─── PROVIDED ENTRIES

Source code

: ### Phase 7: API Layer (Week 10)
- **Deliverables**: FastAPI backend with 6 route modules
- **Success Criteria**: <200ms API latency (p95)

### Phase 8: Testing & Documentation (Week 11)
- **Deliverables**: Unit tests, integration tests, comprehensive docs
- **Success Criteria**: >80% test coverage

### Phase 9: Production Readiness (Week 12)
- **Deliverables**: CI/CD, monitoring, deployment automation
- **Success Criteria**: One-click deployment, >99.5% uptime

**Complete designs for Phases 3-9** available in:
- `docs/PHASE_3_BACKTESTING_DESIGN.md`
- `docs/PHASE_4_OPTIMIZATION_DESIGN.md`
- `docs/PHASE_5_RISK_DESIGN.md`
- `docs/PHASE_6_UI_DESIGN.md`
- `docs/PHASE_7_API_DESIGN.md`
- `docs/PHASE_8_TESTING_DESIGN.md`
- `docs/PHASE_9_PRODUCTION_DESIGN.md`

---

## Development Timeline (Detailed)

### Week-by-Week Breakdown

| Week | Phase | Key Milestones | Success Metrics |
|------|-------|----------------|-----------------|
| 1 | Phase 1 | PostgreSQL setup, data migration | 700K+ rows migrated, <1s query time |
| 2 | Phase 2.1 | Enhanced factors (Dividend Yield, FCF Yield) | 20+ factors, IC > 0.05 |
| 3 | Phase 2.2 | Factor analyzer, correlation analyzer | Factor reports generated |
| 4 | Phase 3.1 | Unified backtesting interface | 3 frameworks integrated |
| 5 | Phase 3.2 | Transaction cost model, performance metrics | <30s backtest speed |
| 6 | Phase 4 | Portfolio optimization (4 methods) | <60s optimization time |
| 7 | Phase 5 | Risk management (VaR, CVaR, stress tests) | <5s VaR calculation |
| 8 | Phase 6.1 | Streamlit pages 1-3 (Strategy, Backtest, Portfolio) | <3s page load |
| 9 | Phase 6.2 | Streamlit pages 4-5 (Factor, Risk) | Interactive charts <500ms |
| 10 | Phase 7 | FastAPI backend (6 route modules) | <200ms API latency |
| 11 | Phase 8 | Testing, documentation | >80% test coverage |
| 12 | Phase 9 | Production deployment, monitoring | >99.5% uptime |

──────

WORK TO BE COMPLETED: Begin with the first line of the data above and, please, print each line exactly until you have printed the line containing "### Phase 9: Production Readiness (Week 12)"; print nothing else.

EXERCISE OUTPUT:
Source code

: ### Phase 7: API Layer (Week 10)
- **Deliverables**: FastAPI backend with 6 route modules
- **Success Criteria**: <200ms API latency (p95)

### Phase 8: Testing & Documentation (Week 11)
- **Deliverables**: Unit tests, integration tests, comprehensive docs
- **Success Criteria**: >80% test coverage

### Phase 9: Production Readiness (Week 12)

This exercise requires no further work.